EXERCISE OBJECTIVE –
From the entries that follow, copy exactly the lines beginning at the line holding "Enumerate all place" and continuing through the line holding "Give bounding boxes".

MATERIAL TO PROCESS –
******
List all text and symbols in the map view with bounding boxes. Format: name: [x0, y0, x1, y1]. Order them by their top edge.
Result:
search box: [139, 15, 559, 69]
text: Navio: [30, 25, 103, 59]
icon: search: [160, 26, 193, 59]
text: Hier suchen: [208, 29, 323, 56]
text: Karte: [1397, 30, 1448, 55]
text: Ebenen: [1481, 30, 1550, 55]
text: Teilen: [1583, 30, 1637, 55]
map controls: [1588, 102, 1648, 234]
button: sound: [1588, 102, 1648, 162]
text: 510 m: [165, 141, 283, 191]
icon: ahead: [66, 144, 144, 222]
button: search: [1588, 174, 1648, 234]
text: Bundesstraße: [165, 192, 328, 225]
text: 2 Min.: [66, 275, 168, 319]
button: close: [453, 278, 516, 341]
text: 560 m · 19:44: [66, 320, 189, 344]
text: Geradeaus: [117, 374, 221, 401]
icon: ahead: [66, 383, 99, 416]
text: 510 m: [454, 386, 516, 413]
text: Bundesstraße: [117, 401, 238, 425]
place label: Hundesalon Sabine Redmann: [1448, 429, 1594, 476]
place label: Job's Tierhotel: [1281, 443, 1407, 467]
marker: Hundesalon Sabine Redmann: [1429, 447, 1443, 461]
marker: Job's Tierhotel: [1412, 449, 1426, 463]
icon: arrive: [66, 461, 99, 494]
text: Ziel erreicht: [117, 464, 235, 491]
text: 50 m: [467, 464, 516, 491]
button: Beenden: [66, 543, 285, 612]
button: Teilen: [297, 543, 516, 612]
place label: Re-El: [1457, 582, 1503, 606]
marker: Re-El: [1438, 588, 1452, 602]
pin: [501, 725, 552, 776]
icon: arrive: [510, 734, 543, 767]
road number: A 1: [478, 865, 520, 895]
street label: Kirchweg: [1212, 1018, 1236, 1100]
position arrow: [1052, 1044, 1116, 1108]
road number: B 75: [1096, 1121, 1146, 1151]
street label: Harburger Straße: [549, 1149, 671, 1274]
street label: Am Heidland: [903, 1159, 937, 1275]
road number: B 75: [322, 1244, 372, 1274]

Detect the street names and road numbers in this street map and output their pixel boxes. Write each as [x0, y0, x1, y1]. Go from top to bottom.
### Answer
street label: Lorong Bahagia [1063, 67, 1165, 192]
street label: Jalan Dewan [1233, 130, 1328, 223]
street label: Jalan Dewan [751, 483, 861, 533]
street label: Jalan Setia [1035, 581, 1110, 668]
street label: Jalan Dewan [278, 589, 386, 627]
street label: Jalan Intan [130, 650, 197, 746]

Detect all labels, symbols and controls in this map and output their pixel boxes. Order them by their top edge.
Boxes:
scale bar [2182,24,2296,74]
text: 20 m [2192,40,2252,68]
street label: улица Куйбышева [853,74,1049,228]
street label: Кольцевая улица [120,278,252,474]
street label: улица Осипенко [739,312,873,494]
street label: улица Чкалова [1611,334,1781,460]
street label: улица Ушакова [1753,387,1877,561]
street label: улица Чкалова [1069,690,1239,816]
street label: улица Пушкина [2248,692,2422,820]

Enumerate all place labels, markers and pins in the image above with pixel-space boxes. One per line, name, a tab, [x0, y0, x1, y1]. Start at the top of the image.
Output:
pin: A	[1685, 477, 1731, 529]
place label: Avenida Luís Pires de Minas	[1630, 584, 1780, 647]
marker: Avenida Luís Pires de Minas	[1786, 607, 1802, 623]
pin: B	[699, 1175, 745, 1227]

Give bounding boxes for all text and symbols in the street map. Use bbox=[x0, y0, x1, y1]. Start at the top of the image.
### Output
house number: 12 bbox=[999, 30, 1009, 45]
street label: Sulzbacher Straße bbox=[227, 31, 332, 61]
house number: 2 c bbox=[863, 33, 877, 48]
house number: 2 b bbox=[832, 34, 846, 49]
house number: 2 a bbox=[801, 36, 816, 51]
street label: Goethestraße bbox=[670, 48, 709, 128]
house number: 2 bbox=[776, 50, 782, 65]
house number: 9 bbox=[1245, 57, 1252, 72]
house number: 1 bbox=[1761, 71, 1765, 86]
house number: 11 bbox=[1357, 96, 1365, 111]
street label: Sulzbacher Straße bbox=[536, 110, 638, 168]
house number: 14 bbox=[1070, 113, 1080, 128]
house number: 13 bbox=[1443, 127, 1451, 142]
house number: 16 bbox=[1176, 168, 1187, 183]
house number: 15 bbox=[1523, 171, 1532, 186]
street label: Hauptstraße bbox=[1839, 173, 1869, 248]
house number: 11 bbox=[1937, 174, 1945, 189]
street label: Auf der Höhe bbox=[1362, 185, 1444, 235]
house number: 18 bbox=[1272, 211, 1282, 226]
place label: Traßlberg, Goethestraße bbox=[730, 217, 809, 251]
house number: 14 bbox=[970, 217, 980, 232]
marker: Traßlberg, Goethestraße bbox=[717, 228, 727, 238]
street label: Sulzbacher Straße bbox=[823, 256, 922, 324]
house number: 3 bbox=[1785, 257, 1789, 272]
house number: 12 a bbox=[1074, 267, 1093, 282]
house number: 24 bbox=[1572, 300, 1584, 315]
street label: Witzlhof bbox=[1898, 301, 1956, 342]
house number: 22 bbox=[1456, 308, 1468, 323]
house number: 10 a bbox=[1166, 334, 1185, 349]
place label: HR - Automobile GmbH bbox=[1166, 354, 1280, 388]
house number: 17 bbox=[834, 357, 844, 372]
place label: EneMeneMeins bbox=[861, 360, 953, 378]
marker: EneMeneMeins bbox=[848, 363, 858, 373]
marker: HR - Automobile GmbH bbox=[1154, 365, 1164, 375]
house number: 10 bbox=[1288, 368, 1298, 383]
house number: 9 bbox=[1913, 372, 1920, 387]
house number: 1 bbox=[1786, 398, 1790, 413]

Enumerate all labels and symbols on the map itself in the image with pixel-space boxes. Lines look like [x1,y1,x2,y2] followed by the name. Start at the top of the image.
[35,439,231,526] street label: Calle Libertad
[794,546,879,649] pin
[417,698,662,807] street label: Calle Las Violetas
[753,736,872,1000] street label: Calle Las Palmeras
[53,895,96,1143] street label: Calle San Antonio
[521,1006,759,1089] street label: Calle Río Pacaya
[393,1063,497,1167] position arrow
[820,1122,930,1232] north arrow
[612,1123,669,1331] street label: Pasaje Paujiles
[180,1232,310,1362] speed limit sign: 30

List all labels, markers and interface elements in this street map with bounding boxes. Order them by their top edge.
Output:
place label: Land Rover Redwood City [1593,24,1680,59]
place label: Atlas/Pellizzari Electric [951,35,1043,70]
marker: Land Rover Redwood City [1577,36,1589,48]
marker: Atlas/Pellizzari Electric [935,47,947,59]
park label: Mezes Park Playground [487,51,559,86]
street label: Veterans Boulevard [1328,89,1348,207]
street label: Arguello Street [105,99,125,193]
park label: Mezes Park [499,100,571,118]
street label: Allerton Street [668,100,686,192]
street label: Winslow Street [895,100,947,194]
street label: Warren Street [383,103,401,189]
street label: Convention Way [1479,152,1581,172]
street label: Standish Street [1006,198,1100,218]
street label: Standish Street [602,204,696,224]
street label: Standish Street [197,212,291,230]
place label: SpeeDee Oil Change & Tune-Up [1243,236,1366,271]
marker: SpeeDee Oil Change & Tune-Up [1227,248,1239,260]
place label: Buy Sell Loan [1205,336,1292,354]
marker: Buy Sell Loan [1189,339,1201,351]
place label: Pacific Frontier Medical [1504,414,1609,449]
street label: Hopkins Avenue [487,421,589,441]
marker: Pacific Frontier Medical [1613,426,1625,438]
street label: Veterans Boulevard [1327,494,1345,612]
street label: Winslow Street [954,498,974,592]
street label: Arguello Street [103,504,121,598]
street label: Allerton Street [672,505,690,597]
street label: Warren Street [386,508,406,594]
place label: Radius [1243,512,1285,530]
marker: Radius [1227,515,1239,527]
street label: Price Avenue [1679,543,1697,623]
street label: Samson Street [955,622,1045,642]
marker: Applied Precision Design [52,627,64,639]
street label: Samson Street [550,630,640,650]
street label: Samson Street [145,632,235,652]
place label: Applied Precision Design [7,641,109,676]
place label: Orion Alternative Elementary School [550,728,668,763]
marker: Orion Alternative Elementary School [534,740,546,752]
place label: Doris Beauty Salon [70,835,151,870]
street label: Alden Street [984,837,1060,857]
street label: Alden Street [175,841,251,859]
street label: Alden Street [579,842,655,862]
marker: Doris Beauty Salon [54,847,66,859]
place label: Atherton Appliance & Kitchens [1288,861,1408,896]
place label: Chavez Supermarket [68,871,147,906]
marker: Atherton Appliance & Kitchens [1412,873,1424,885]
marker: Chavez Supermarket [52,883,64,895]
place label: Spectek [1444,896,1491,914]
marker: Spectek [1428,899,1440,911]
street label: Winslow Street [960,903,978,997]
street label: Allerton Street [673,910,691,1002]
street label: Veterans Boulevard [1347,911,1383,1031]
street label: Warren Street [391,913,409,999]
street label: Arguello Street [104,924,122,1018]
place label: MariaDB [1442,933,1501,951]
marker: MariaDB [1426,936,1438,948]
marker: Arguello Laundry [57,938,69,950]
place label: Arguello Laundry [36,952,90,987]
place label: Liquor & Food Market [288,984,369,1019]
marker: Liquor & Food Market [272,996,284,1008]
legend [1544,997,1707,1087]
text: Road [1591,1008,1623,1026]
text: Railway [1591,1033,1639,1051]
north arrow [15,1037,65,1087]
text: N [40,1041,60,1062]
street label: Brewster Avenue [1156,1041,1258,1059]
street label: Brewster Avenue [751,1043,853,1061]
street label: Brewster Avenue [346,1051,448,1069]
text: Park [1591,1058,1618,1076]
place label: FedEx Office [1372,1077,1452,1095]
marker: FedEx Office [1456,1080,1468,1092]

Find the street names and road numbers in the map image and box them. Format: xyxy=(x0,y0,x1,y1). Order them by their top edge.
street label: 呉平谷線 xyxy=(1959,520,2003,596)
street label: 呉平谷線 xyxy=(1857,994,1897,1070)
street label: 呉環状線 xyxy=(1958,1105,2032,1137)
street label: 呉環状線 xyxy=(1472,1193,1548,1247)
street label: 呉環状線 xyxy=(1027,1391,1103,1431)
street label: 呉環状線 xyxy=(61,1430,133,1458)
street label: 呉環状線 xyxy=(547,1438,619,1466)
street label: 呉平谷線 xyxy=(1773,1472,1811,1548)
******
COMPLETED TASK –
Enumerate all place labels, markers and pins in the image above with pixel-space boxes. One per line, name, a tab, [x0, y0, x1, y1]. Start at the top of the image.
Output:
pin: A	[1685, 477, 1731, 529]
place label: Avenida Luís Pires de Minas	[1630, 584, 1780, 647]
marker: Avenida Luís Pires de Minas	[1786, 607, 1802, 623]
pin: B	[699, 1175, 745, 1227]

Give bounding boxes for all text and symbols in the street map. Use bbox=[x0, y0, x1, y1]. Start at the top of the image.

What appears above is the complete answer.